Provided entries >>
• • • • •
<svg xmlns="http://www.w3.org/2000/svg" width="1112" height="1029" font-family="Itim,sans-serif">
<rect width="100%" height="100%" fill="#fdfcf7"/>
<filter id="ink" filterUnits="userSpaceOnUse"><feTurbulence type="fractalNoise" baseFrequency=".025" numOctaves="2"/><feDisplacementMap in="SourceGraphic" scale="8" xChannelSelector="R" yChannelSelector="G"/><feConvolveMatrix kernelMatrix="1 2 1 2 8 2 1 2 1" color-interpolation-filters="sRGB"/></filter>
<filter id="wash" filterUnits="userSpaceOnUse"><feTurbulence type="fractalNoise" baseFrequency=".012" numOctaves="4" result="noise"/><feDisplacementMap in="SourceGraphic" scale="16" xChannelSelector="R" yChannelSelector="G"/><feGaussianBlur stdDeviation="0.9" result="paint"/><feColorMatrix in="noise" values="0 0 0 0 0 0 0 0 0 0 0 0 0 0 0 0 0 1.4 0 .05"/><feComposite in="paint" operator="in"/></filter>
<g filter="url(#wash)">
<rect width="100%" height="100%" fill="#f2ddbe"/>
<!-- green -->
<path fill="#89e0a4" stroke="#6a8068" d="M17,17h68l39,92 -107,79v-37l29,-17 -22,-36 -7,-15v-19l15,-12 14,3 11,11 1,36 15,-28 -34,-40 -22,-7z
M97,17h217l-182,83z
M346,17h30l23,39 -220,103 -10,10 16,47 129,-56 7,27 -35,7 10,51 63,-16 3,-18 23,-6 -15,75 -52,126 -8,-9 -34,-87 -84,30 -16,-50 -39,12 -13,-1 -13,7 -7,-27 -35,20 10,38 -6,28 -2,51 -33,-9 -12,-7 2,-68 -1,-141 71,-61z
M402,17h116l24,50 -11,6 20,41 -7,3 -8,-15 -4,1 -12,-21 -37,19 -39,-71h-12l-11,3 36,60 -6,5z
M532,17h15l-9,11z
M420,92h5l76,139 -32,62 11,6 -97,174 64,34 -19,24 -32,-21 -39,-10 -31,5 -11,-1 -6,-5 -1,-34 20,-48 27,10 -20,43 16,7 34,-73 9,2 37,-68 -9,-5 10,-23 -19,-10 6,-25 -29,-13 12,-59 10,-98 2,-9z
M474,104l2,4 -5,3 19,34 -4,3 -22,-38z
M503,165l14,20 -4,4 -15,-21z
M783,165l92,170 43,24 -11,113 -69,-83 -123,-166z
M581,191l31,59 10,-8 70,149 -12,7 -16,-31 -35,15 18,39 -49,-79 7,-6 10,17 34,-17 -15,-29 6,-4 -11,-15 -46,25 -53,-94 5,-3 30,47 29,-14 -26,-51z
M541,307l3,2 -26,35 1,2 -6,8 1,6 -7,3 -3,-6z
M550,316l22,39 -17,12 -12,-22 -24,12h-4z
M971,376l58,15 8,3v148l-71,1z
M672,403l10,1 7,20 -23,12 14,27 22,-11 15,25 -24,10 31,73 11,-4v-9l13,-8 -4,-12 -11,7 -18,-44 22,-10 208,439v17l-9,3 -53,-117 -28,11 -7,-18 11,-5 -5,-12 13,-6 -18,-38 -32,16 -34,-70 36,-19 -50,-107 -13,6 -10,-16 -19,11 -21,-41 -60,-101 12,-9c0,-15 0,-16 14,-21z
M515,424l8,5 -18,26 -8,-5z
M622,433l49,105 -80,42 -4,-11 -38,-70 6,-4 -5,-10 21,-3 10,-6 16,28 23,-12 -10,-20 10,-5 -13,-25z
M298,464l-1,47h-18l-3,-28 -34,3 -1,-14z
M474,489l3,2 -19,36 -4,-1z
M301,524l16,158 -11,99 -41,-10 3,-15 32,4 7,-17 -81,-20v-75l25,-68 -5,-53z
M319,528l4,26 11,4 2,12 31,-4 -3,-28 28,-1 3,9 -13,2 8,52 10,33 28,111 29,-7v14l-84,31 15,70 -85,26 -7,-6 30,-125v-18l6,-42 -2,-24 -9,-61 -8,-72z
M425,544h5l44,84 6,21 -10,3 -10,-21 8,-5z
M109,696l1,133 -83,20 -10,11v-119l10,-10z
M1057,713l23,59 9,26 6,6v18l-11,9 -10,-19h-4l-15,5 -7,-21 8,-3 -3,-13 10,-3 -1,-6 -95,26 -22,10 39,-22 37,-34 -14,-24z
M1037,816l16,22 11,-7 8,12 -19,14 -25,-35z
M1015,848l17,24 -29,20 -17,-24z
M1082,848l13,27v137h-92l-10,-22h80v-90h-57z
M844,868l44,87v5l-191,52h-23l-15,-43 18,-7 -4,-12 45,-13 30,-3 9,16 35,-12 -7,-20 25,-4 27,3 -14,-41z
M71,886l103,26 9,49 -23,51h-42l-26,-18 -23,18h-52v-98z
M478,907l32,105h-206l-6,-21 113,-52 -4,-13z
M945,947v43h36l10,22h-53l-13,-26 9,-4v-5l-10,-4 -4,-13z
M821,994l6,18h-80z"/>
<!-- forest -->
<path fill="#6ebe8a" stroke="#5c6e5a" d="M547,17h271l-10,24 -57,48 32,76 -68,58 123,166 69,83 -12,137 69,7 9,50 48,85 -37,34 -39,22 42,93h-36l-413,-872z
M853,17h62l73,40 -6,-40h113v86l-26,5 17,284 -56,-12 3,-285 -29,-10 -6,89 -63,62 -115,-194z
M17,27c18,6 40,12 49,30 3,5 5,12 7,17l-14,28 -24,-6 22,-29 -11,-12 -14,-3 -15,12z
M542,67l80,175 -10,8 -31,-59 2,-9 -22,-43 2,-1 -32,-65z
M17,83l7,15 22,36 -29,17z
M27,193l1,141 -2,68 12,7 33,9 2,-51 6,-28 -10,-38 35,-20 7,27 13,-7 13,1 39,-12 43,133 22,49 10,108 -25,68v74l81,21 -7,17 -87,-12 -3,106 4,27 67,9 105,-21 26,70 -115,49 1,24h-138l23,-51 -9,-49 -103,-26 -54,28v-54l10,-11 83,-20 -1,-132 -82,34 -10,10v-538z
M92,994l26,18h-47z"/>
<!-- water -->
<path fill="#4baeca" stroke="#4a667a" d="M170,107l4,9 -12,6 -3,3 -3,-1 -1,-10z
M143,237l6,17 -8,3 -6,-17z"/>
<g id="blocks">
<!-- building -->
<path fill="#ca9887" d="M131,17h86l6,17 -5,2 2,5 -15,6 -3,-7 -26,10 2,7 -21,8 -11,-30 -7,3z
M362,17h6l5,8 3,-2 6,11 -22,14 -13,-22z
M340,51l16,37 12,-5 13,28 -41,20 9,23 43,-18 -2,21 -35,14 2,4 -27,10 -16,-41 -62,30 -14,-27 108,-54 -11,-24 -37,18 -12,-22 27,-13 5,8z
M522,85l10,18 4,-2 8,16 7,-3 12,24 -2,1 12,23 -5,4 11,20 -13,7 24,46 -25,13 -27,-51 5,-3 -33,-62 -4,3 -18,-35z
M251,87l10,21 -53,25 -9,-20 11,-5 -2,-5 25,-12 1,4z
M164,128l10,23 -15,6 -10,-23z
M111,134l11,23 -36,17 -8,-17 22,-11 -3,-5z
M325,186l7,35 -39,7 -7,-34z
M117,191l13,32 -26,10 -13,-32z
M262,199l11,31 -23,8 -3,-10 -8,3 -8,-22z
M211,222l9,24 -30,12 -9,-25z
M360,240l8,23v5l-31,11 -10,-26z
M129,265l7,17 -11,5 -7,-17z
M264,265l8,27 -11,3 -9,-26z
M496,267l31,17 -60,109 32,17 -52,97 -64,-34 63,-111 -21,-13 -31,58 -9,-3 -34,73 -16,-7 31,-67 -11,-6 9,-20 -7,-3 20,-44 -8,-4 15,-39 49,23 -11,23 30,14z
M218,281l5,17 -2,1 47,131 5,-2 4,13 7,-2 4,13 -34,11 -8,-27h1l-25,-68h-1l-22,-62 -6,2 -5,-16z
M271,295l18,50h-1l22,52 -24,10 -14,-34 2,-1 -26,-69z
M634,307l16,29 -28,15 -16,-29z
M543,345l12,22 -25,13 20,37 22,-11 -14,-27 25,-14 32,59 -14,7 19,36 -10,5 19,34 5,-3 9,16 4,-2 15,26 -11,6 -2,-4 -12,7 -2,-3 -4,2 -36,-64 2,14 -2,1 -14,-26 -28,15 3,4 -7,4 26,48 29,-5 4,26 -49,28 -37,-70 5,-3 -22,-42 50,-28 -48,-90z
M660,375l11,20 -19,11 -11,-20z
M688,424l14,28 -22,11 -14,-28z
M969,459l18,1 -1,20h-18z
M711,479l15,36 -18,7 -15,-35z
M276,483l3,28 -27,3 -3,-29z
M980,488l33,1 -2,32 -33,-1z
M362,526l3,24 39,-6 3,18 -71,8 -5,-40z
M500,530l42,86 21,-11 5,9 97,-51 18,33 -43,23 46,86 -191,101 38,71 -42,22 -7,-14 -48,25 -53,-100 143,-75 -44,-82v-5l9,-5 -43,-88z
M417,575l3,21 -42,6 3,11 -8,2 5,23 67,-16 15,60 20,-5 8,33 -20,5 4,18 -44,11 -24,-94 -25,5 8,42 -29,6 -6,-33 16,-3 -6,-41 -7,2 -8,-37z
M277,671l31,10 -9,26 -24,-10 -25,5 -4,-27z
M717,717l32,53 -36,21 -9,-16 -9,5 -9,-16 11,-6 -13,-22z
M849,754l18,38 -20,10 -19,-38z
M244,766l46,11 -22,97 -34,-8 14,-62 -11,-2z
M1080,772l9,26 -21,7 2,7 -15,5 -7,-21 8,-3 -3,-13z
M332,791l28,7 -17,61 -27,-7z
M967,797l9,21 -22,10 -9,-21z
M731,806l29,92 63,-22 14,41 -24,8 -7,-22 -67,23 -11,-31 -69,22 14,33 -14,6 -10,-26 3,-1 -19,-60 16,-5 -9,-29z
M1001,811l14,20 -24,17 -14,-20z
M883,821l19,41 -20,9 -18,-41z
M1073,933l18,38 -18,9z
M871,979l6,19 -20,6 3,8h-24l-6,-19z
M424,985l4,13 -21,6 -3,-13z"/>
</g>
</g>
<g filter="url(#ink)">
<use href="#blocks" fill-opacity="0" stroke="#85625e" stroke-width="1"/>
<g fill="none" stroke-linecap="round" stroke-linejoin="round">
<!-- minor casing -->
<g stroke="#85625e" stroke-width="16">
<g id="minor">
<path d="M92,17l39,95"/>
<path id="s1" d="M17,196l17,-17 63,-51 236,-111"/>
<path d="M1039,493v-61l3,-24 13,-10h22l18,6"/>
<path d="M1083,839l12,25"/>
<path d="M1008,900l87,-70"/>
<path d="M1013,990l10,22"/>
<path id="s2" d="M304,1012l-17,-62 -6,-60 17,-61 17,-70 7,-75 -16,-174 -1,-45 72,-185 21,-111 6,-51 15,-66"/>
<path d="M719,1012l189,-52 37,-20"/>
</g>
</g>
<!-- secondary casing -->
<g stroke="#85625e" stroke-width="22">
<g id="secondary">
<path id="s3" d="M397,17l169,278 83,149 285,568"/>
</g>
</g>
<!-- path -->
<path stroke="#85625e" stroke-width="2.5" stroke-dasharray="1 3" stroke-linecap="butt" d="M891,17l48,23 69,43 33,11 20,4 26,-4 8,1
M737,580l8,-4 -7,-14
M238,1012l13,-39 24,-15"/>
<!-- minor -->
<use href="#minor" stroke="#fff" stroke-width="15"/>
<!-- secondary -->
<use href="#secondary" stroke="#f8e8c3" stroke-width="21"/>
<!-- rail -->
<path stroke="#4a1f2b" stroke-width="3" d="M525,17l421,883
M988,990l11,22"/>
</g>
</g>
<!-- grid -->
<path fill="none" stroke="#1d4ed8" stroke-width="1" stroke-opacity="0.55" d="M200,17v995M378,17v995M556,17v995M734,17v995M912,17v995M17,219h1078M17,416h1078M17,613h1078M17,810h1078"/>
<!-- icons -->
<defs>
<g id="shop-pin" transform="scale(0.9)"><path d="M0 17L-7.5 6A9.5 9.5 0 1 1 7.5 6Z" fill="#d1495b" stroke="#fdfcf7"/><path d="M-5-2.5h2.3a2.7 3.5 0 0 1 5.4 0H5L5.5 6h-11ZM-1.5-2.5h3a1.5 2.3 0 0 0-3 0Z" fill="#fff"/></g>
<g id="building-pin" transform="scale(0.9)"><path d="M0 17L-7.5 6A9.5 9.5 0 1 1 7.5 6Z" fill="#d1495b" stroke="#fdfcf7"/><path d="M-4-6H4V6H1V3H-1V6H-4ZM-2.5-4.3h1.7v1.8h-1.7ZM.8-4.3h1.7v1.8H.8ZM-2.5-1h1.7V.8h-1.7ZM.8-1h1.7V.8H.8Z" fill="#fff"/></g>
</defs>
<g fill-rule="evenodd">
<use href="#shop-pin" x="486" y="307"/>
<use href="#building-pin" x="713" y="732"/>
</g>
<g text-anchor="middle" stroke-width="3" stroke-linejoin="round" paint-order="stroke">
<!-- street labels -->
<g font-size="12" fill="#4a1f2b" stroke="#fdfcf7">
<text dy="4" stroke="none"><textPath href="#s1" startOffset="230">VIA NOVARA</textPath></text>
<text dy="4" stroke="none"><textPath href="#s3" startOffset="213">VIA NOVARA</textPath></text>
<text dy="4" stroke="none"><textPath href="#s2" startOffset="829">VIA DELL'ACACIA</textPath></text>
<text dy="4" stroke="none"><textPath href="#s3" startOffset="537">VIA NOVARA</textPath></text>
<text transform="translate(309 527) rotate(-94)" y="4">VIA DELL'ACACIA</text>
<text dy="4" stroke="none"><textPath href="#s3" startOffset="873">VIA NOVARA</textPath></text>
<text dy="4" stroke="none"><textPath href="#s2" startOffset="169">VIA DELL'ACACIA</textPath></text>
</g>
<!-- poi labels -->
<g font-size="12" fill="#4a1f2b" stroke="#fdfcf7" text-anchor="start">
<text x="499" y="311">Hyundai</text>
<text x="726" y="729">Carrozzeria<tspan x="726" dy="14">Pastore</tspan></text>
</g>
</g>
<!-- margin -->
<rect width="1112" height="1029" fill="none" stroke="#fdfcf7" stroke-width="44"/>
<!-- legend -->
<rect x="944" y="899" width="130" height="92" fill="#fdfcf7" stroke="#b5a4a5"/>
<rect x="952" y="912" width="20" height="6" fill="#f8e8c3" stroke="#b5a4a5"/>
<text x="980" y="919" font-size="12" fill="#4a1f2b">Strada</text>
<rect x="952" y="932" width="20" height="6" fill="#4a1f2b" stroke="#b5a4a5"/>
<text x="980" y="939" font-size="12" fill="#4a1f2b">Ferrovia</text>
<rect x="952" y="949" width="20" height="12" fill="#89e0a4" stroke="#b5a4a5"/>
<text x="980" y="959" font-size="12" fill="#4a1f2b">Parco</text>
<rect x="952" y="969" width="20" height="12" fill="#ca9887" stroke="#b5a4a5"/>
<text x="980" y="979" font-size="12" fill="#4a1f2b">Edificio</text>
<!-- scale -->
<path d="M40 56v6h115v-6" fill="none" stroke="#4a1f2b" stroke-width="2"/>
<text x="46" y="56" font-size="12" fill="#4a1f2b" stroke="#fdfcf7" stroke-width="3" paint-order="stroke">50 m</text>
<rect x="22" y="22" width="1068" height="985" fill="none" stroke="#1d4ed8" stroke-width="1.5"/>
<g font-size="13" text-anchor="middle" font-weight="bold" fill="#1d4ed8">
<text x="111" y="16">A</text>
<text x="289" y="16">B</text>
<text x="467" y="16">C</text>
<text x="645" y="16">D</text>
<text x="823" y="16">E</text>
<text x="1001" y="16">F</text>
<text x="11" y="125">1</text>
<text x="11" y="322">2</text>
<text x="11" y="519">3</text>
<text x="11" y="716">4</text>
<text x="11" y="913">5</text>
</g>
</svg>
• • • • •
Task directions >>
Whenever a line above contains "round", copy that line.

Answer space >>
<g fill="none" stroke-linecap="round" stroke-linejoin="round">
<g text-anchor="middle" stroke-width="3" stroke-linejoin="round" paint-order="stroke">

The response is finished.